Вождь племени колебался. Потом все же сказал:
– Мне нужно найти того единственного, кто может помочь Тораку. И всем нам.
– Кто же это?
– Я не могу тебе этого сказать, Ренн.
Она так и вскинулась:
– Не можешь? Или не хочешь?
Он не ответил.
Ренн тихо вскрикнула и отвернулась от него. Все вдруг стало происходить как-то слишком быстро. Сперва Торак. Теперь Фин-Кединн.
Она почувствовала, как дядя взял ее за плечи и мягко повернул к себе. Она видела, как поблескивают снежинки на белом мехе его парки, видела серебристые нити в его темно-рыжей бороде.
– Ренн. Посмотри на меня. Посмотри на меня! Я действительно не могу тебе этого сказать. Потому что поклялся своими душами. Я поклялся, что никогда и никому этого не скажу.
Ледяные цветы расцвели на берегах реки Прыжок Лошади. На деревьях сверкал иней. Было, пожалуй, чересчур холодно для месяца Терна. И Ренн чувствовала, что это как-то неправильно.
Она догадывалась, что Торак, решив, что ей слишком опасно идти с ним, попытается отделаться и от Волка; а значит, сперва он непременно сходит попрощаться с Волком и его семейством. Чтобы сэкономить время, Ренн перешла речку вброд и стала быстро подниматься по более пологому южному берегу.
«Вряд ли, – думала она, – Торак шел тем же путем».
Во всяком случае, никаких его следов она пока не обнаружила.
Она была слишком встревожена, чтобы на него сердиться. Он уже целых три зимы прожил под бременем того, что предвещала ему судьба, и все последнее лето она сама видела и чувствовала, как нарастает в его душе ужас перед грядущим. Сам Торак никогда об этом не говорил, но порой, когда они сидели у огня или играли с волчатами, Ренн замечала, как напряженно смотрят его глаза, как он сурово стискивает зубы, и понимала: он думает о том, что ждет его впереди.
Ах, если б только он не был так уверен, что обязан непременно со всем справиться в одиночку!
Она так поздно покинула стоянку племени Ворона, что до логова Волка было еще далеко, когда ей уже пришлось задуматься о ночлеге. Сердясь на себя, она от отчаяния даже зубами скрипнула. Теперь Торак опережал ее уже на целый день пути, а по Лесу он ходил очень быстро.
И чтобы добраться туда, ему наверняка хватит и одного дня.
Глава четвертая
Торак напрасно потратил целое утро, пытаясь отыскать подходящее место, чтобы перебраться через речку. Чем выше по течению он продвигался, тем круче становился ее северный берег, и в итоге ему попросту пришлось повернуть обратно.
От этого он просто в отчаяние пришел: он же вырос в этих долинах, как же можно было так быстро их позабыть?
А еще ему страшно не хватало Волка. Они, конечно, расставались и раньше, но тогда все было иначе. Торак почти надеялся, что Волк все-таки решит отыскать его, и тогда снова знакомая серая тень мелькнет среди деревьев и бросится к нему.
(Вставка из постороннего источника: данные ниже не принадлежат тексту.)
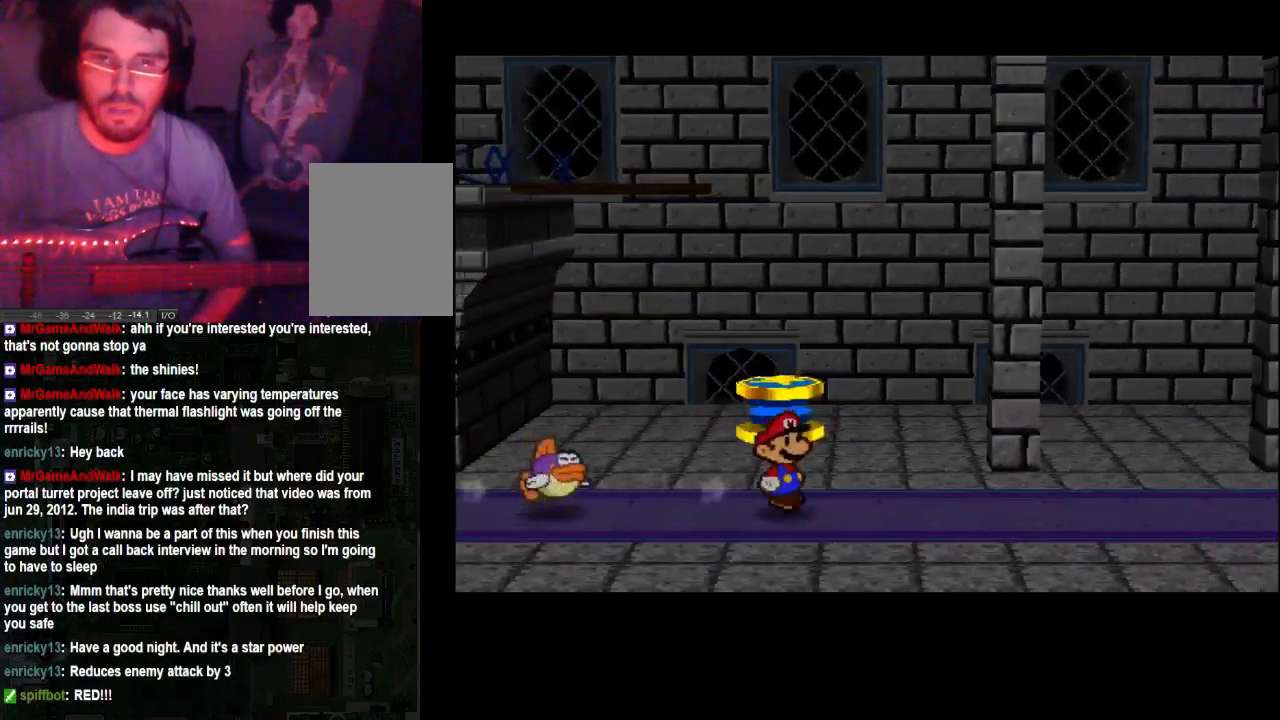
{"buttons": [], "left_stick": "right", "right_stick": "center", "events": []}
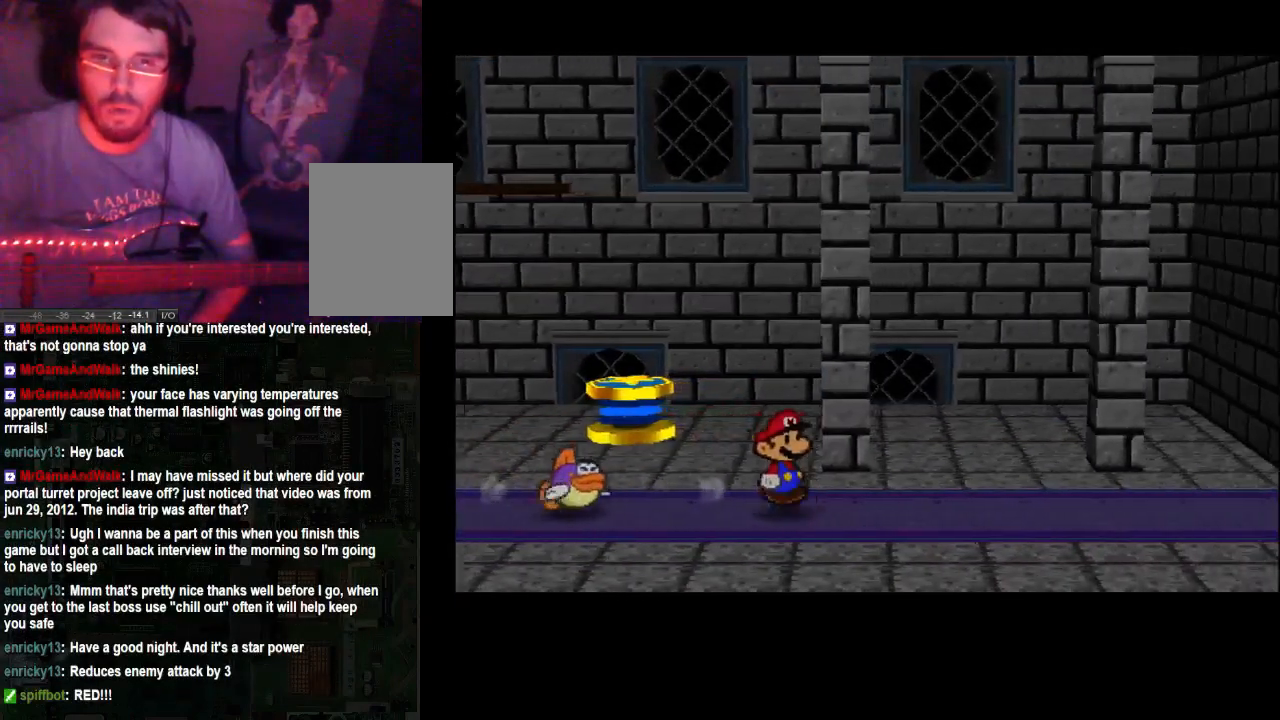
{"buttons": [], "left_stick": "right", "right_stick": "center", "events": []}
За одну ночь Лес стал белым. Торак заметил на земле широкую полосу – это барсук, собрав папоротник, тащил его к себе в нору, устраивая постель для долгой зимней спячки; а кое-где виднелись пятна взрытой темной земли – это северный олень вскопал неглубокий снег копытом, добираясь до мха.
Но ту метку на тисовом дереве он увидел еще за десять шагов: она прямо-таки кричала.
Торак, правда, не был уверен, что до конца понял ее значение – возможно, там действительно была изображена гора и большая птица, летящая по направлению к этой горе, – но сердце подсказывало ему, для чего оставлена здесь эта метка.
«Я рядом, – говорила ему Повелительница Филинов. – Я жду тебя».
Торак даже зашипел от ярости. Знак Эостра вырубила так глубоко, что сильно повредила кору и наружу выступил древесный сок. Казалось, причинив боль этому дереву, она угрожает и всему Лесу.
Поддавшись внезапному порыву, Торак вытряхнул на ладонь немного охры из материнского рожка и втер ее в рану, нанесенную тису. Вот так. Это особенный рожок, он сделан из рога Всемирного Духа, и, возможно, та охра, что в нем хранится, сумеет помочь тису заживить порезы.
И потом, этим Торак как бы выразил свое презрение к предупреждающим знакам Пожирательницы Душ: пусть знает, что ему наплевать на ее угрозы!
Когда он двинулся дальше, то услышал, как вдали Темная Шерсть коротко вопросительно пролаяла: «Где ты?» – и как Волк еле слышно провыл в ответ: «Я здесь!» Впрочем, голоса их звучали спокойно и весело. И Торак сказал себе: «Я поступил правильно, что не взял Волка с собой».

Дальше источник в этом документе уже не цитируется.